PostPosted: Sat Jan 05, 2013 11:37 am    Post subject: Reply with quote

[quote="rdjones] Two Rock and Fuchs are the two that I read about most often being compared to Dumble, but I've never played through a real Dumble to be able to say. I have played through every Rivera era Fender, own (or owed) several and have some experience recording with a stock '83 Concert 112. (I was a Fender dealer during the Rivera era)
The official names for these amps are "Concert 112", "Concert 210", "Concert 410", and "Concert Top". The "II" never appeared on any amp, in the catalog or on the schematic. I can agree with numerous accounts that say the clean channel is great and that while the lead channel has plenty of gain the sound character is not inspiring. I have no doubt that it's a good mod platform if done properly.[/quote]

Yes, REJones. I've also noticed that some of the Paul Rivera Amps
are not labled "II". Most refer to the P.Riveras from 1983-1986 as
Fender II amps. The Concert II does not have the "II" on the faceplate
as the Twin Reverb II does have the "II".

————————

> [OBJECTIVES]
1/ Print everything in the forum post about Rivera-era Fender amps from "PostPosted: Sat Jan" down to "the Rivera era)".
2/ Write what follows the last sentence of the forum post about Rivera-era Fender amps.

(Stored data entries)
————————

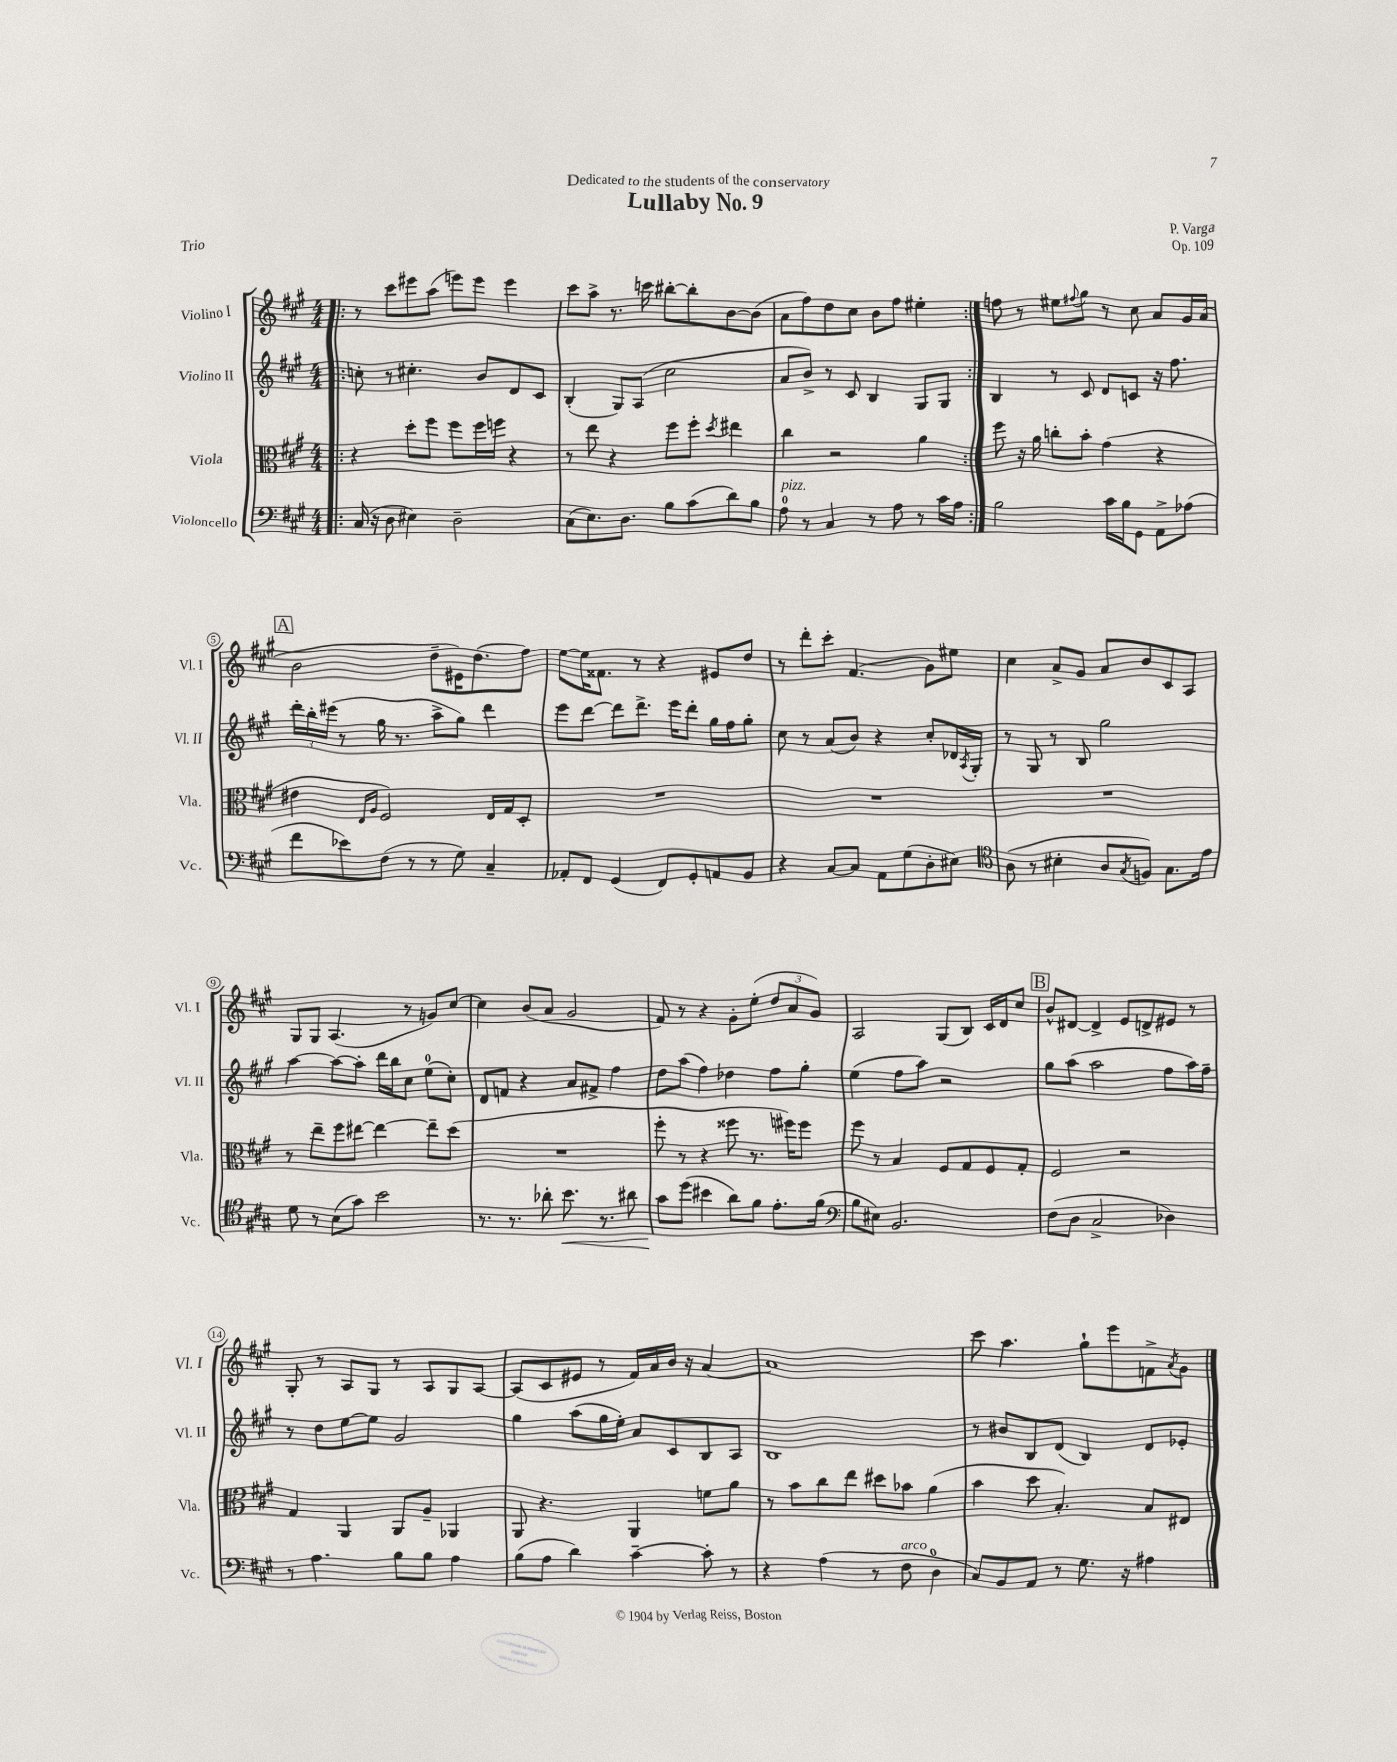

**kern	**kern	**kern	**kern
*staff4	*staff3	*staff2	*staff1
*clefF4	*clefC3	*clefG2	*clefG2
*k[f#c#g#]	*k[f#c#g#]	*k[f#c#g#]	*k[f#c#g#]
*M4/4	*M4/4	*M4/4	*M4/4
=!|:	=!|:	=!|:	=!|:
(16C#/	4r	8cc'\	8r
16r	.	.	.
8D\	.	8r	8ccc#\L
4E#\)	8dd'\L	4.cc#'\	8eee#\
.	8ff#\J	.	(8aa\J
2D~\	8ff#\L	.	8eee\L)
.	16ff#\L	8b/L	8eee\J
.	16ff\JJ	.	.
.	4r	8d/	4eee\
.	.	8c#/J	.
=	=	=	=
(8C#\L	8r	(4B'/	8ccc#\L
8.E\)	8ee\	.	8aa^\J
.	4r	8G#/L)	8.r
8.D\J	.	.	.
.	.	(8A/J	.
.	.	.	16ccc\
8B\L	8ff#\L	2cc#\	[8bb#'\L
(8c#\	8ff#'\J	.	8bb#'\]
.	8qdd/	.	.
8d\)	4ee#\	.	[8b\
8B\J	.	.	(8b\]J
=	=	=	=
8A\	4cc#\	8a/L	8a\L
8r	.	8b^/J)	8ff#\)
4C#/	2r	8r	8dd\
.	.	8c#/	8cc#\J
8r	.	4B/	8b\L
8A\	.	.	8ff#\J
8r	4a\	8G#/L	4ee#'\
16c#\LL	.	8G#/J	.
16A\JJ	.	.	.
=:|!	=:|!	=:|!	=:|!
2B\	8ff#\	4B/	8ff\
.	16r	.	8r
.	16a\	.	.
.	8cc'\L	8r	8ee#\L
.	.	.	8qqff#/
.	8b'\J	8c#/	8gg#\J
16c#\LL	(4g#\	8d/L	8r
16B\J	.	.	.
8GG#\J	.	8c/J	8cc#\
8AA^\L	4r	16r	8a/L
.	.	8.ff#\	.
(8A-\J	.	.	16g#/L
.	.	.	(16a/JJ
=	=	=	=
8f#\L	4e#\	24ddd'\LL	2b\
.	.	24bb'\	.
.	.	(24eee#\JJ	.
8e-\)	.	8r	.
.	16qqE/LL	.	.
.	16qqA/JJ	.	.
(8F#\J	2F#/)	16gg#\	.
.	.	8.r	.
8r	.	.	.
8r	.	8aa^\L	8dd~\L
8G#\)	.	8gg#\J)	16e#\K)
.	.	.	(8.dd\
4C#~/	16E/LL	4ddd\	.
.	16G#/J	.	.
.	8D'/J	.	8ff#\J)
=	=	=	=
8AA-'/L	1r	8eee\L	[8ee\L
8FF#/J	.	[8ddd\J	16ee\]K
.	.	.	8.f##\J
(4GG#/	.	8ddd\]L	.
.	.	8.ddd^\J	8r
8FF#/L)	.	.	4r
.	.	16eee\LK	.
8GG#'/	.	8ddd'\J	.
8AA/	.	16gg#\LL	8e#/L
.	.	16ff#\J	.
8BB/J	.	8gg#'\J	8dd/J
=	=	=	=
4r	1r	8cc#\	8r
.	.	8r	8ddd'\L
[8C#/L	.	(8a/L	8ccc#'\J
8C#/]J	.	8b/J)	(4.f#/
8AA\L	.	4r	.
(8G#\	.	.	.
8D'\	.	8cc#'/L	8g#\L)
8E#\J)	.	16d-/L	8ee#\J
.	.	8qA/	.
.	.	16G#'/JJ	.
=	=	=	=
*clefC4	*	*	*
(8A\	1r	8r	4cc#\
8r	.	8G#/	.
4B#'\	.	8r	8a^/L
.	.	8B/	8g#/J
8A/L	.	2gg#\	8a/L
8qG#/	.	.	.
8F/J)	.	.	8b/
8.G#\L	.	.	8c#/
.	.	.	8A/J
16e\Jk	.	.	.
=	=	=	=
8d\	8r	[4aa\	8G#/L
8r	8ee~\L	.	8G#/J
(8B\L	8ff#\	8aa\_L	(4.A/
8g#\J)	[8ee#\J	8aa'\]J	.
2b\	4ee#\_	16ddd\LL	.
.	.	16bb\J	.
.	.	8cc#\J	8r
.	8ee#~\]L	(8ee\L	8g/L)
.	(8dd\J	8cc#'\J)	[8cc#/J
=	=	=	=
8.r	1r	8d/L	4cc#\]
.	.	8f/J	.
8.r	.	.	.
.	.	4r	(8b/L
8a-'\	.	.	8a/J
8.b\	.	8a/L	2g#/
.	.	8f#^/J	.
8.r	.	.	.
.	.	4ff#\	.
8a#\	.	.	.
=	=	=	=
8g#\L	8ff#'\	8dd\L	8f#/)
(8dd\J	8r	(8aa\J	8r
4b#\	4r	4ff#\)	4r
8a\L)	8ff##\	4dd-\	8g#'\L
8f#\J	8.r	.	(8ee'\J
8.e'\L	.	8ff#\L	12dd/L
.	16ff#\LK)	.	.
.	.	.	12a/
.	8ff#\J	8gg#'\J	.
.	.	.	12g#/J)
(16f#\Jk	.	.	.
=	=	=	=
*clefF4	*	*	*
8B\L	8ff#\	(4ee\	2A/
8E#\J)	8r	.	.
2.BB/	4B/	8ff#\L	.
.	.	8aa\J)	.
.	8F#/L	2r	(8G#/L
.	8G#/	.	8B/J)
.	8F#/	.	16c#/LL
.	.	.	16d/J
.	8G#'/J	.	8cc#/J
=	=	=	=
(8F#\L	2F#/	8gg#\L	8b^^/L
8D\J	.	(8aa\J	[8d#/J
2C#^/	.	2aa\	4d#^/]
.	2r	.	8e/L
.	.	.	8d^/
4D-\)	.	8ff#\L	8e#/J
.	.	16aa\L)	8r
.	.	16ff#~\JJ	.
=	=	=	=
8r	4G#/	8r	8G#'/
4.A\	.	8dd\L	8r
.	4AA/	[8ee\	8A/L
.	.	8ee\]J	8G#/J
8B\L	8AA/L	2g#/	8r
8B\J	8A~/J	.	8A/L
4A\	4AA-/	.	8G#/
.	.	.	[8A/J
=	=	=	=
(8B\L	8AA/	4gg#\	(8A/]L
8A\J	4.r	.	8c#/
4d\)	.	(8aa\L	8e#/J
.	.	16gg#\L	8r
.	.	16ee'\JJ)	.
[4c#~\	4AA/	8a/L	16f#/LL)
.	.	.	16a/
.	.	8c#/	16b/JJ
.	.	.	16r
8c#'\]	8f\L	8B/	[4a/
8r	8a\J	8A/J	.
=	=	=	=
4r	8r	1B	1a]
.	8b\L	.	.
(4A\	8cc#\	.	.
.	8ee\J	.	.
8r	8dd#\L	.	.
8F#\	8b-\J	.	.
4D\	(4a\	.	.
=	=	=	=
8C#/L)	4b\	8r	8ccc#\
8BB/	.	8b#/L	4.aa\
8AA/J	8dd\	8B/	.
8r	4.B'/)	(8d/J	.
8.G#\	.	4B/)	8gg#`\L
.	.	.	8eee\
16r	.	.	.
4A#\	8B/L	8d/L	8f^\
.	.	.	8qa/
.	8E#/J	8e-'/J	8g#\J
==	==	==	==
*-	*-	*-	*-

————————

> [RESPONSES TO THE EXERCISE]
1/
PostPosted: Sat Jan 05, 2013 11:37 am    Post subject: Reply with quote

[quote="rdjones] Two Rock and Fuchs are the two that I read about most often being compared to Dumble, but I've never played through a real Dumble to be able to say. I have played through every Rivera era Fender, own (or owed) several and have some experience recording with a stock '83 Concert 112. (I was a Fender dealer during the Rivera era)

2/
From Wiki: The Fender-II Series amplifiers were produced from 1982 until 1986, being the last Fender amps to be made at Fullerton. The specifications for these amplifiers, and leadership of the design team, came from Paul Rivera (then marketing director) and are known as "Fender Rivera Era" amplifiers. Some Rivera Era amplifiers within the series used the "II" moniker such as the Deluxe Reverb II and Twin Reverb II, while others such as the Concert and Super Champ did not. Many of these amps had the normal Fender clean sound and in addition a switchable mid voiced gain channel, designed to compete with the Mesa Boogie Mark Series series amps that had gained popularity at the time.

Hope this helps some forum readers.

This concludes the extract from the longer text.